Eight winners are announced by The Scotsman newspaper today (15 August 2008) in the second round in this year’s prestigious Fringe First Awards, celebrating high quality new drama at the Edinburgh Festival.
The Traverse Theatre adds two more prizes to the three it garnered in the first round (See News, 8 Aug 2008). Perrier Prize-winning comedian-turned-theatrical storyteller Daniel Kitson (pictured) wins his third Fringe First – after those for C-90 (2006) and Stories for the Wobbly Hearted (2005) – for 66a Church Road, a break-up monologue about moving out of the flat he lived in for six years.
The second Traverse show to win an award this week is Irishman Mark O’Rowe’s new play about a man who sells his soul to the devil for a better singing voice, Terminus, presented care of the Abbey Theatre, Dublin. Last week’s Traverse Fringe First winners were The New Electric Ballroom, Deep Cut and Architecting.
Elsewhere, two Pleasance productions are winners today. The Caravan, performed to an audience of just eight in a caravan parked in the Pleasance Courtyard, is based on interviews with victims of the 2007 floods in England; and Omphile Molusi’s one-man play Itsoseng, at the Pleasance Dome, tackles inequalities and misfortunes in post-apartheid South Africa.

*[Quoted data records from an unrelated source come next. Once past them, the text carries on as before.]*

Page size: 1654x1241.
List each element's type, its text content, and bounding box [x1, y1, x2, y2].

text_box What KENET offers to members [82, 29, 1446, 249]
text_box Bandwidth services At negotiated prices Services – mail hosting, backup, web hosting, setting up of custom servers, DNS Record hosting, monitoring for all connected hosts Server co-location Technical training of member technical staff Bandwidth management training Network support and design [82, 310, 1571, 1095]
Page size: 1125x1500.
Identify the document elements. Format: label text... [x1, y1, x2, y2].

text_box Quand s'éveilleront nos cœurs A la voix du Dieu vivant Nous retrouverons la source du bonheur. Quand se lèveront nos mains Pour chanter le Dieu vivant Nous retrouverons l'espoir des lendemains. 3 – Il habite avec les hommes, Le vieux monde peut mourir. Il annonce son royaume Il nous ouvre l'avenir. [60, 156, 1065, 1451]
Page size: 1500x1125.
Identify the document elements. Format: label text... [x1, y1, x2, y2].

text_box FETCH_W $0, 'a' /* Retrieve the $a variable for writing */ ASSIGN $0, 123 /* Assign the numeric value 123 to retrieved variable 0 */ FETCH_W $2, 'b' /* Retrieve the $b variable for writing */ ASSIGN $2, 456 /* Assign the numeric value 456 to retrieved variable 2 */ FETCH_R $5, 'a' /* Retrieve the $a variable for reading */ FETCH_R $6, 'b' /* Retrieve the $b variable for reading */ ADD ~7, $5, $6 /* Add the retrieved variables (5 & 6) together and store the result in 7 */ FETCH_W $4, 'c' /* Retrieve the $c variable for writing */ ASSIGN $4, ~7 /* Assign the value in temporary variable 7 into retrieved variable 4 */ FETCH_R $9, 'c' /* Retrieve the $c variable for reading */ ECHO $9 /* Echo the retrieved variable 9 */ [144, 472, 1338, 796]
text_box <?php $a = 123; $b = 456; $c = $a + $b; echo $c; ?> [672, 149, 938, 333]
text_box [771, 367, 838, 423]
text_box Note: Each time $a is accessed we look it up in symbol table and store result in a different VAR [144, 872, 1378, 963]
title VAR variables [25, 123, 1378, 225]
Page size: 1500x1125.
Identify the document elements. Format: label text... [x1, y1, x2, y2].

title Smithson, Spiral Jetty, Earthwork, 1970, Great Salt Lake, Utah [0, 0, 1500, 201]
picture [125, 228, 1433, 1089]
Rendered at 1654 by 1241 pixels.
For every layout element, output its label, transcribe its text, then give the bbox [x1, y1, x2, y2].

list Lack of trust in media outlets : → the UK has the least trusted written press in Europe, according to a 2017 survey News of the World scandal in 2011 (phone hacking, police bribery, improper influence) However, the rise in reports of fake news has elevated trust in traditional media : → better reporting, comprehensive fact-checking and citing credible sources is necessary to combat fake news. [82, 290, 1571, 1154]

This week’s other Fringe Firsts go to: Paperweight, Top of the World’s almost silent comedy about office life at the Assembly @ George Street; Motherland, Live Theatre’s verbatim drama about the partners of military personnel in Iraq, at the Underbelly; Eight, a series of state-of-the-nation monologues performed by the Edinburgh University Theatre Company at Bedlam Theatre; and the Paper Birds’ In a Thousand Pieces, the tale of an Eastern European girl forced into the English sex trade, running at the Gilded Balloon Teviot.
The Fringe First Awards were established in 1973 when there was concern that the Fringe was not attracting the right quantity and quality of shows. The awards are announced weekly during the festival, with the final round of winners being announced next Friday 22 August 2008. There is no fixed number given and the only requirement is that the work must be new – having had no more than six performances in the UK, prior to the Fringe.